⟨

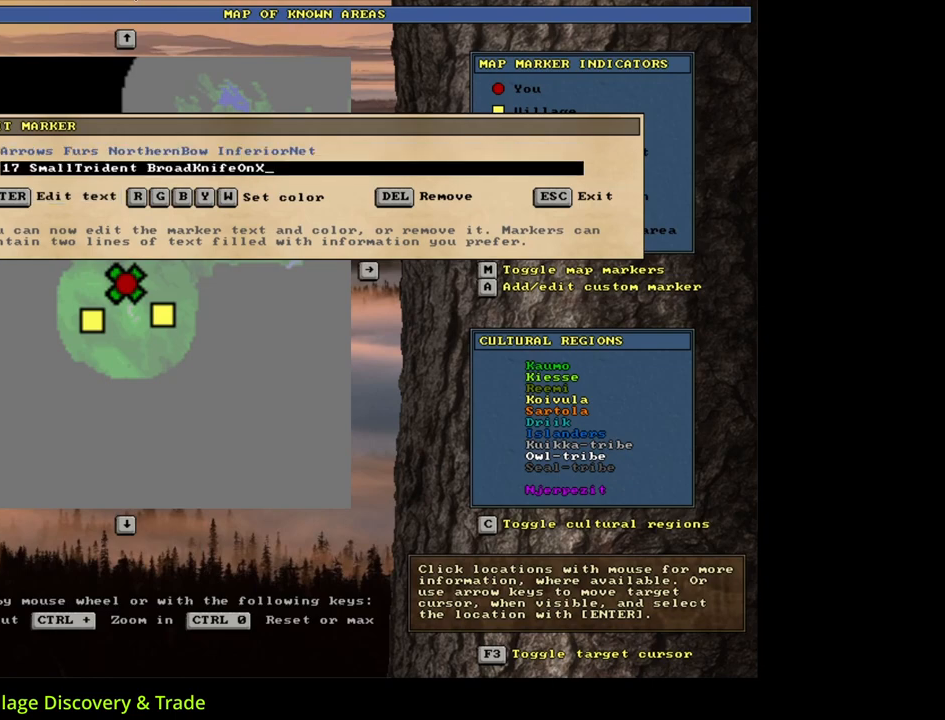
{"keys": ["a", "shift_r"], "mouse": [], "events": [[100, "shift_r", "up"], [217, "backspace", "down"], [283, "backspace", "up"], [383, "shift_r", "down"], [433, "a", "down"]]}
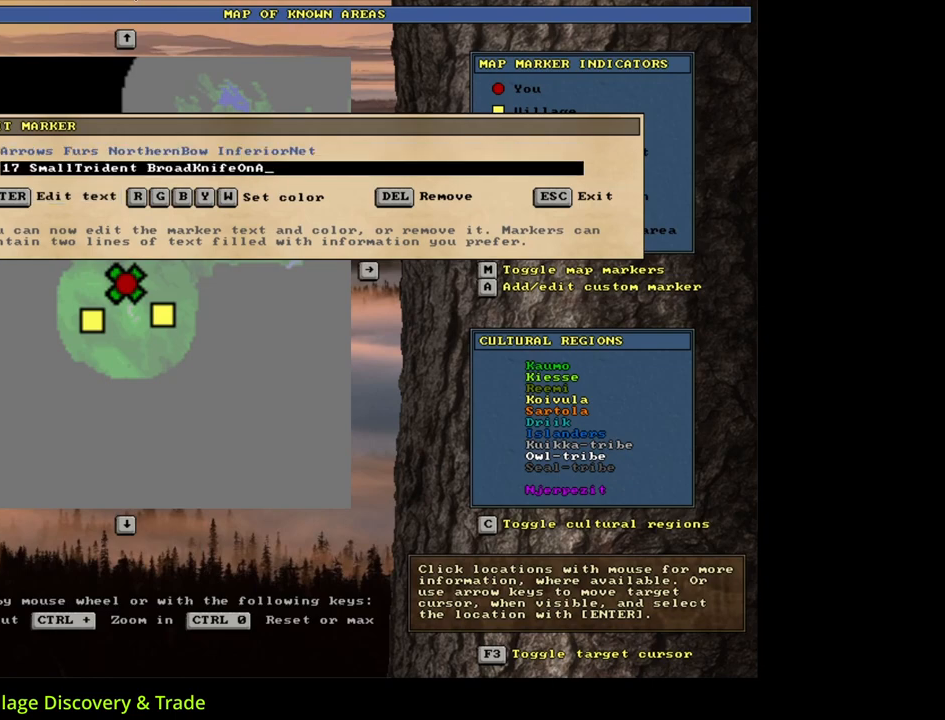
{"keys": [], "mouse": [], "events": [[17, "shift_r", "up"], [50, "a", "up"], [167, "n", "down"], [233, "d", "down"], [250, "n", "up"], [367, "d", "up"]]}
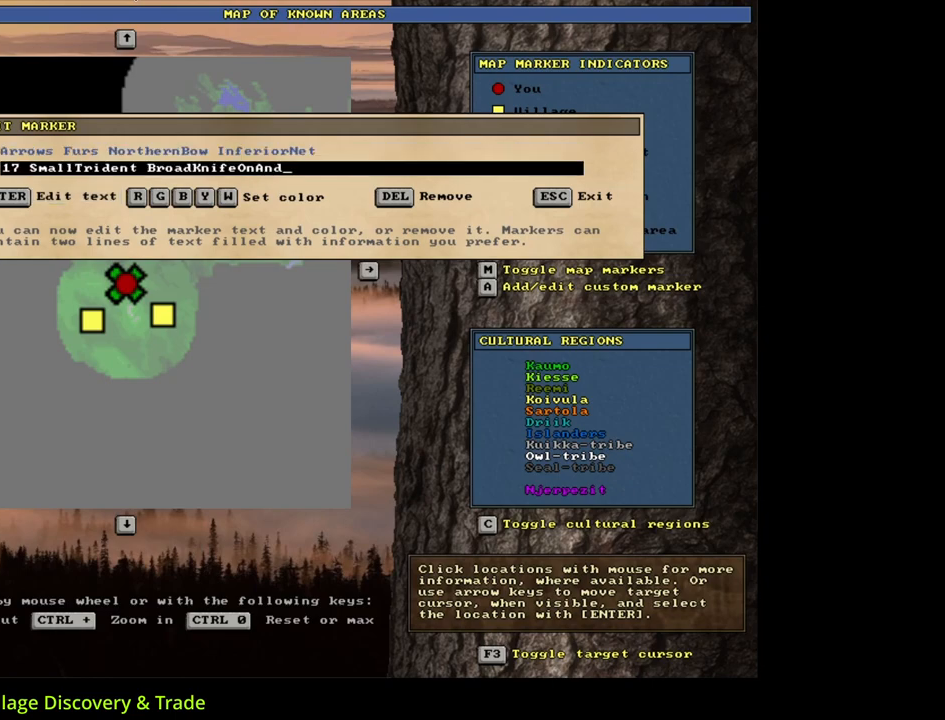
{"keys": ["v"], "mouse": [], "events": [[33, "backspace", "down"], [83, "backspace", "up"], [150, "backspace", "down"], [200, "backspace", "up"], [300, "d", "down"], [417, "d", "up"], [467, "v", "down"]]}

⟩
⟨

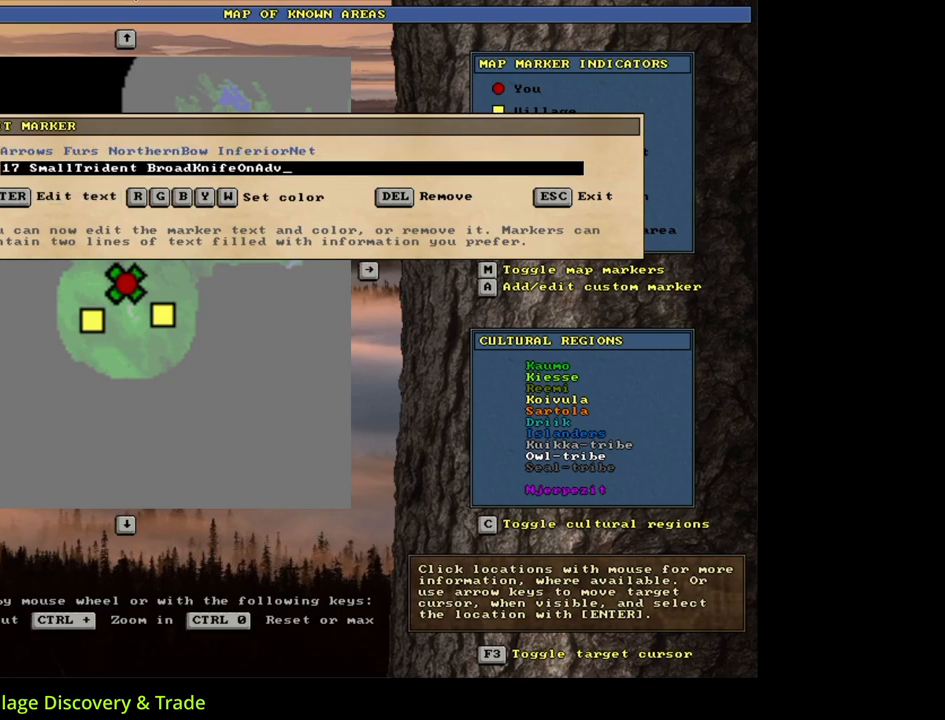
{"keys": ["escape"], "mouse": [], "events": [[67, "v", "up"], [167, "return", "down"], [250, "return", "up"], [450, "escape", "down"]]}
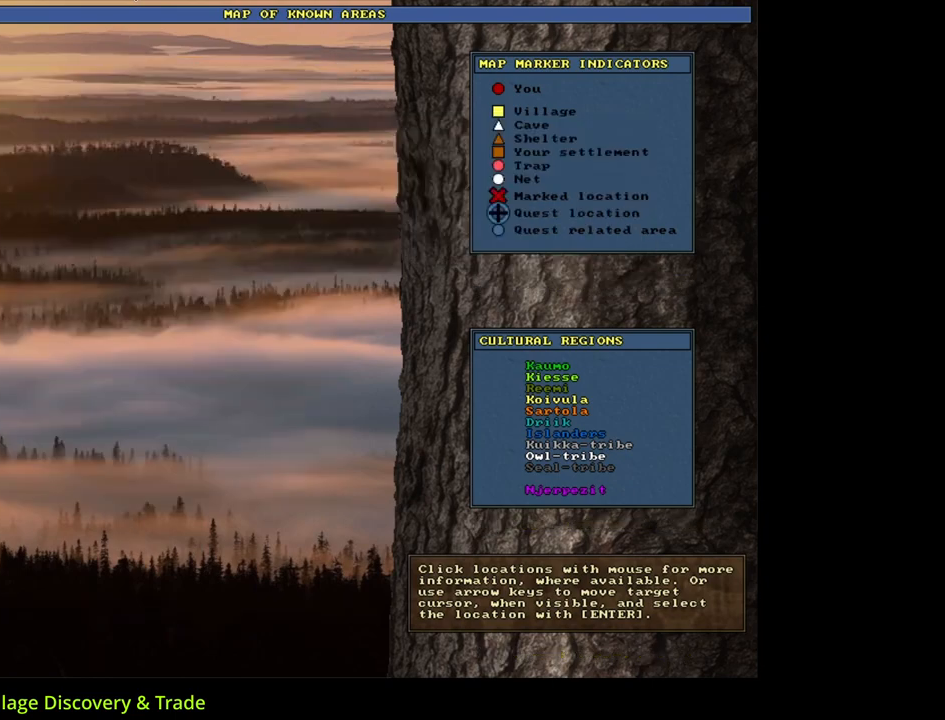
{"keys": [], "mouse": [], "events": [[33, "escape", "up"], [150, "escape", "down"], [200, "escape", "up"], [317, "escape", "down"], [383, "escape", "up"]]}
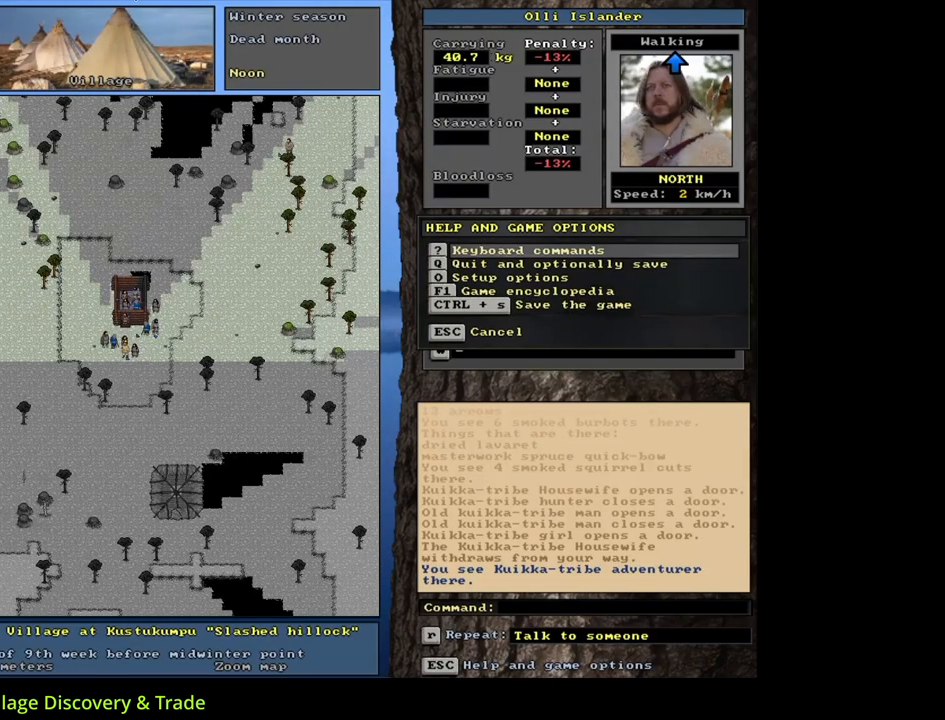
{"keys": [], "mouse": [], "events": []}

⟩
⟨

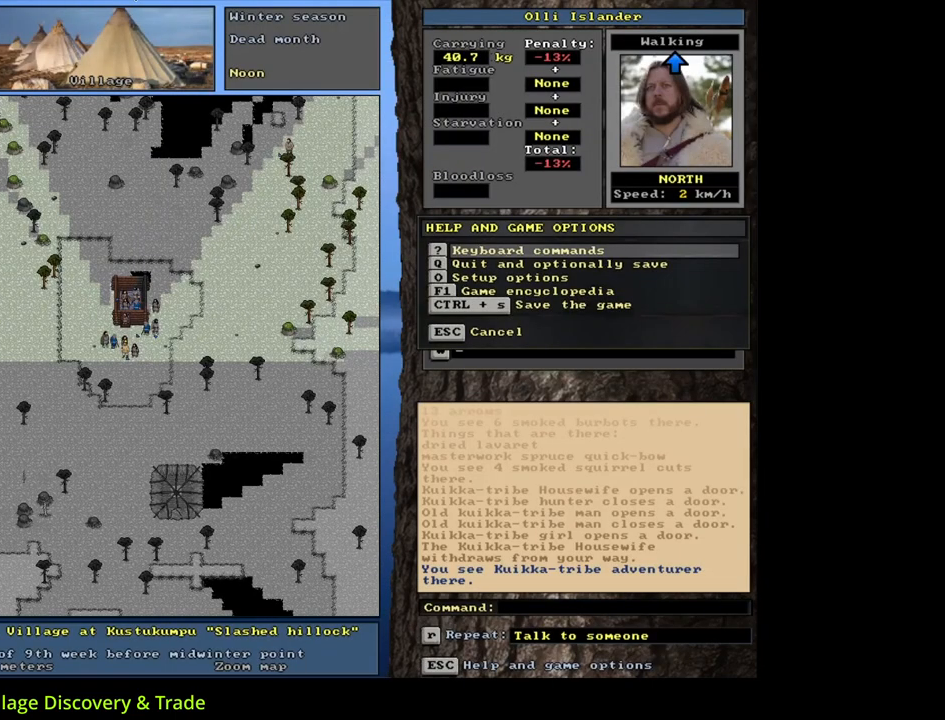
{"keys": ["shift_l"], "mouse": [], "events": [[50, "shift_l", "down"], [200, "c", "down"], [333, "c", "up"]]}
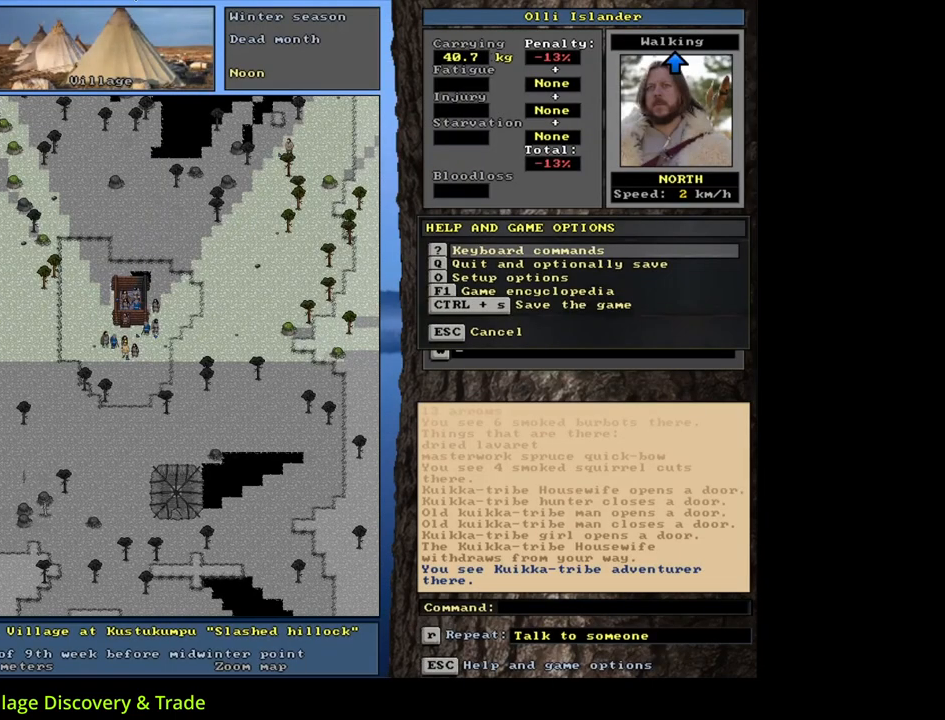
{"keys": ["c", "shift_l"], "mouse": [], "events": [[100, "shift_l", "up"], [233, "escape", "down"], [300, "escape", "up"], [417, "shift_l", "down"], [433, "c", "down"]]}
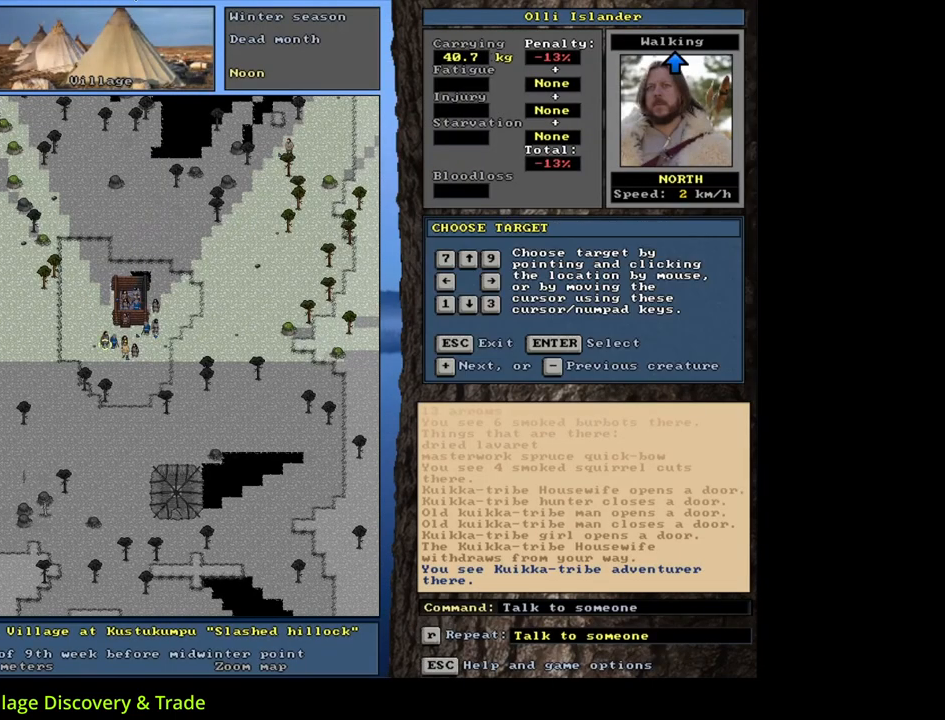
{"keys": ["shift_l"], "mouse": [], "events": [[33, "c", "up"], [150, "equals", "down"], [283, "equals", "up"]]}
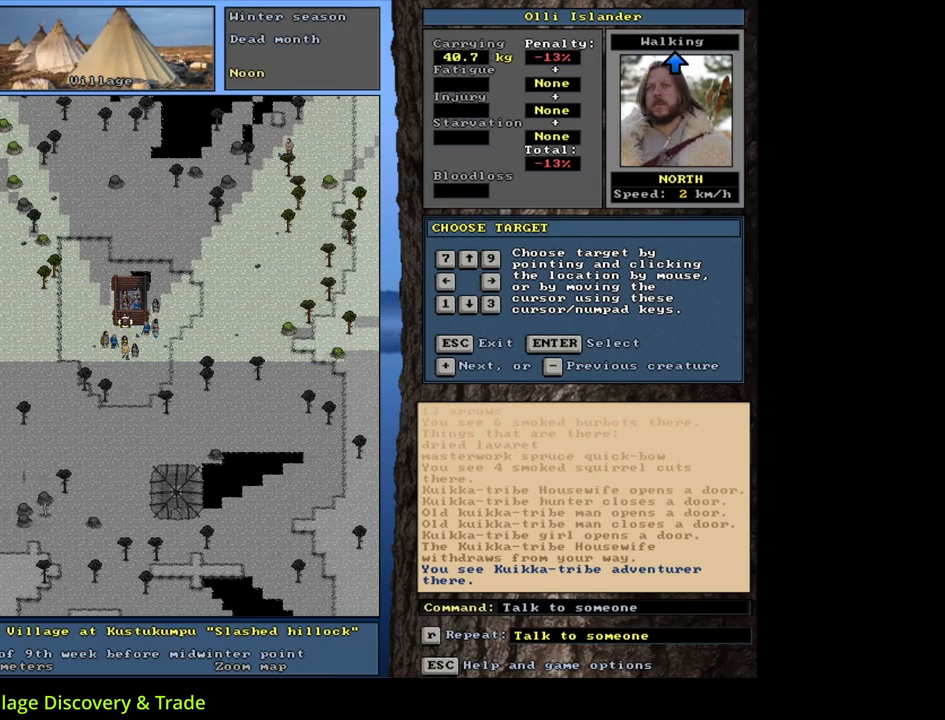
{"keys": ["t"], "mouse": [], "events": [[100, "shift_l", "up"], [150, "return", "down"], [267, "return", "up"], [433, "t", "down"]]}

⟩

In the data above, which lines have "return"? Report each of them.

* _SOLUTION BELOW_:
{"keys": ["escape"], "mouse": [], "events": [[67, "v", "up"], [167, "return", "down"], [250, "return", "up"], [450, "escape", "down"]]}
{"keys": ["t"], "mouse": [], "events": [[100, "shift_l", "up"], [150, "return", "down"], [267, "return", "up"], [433, "t", "down"]]}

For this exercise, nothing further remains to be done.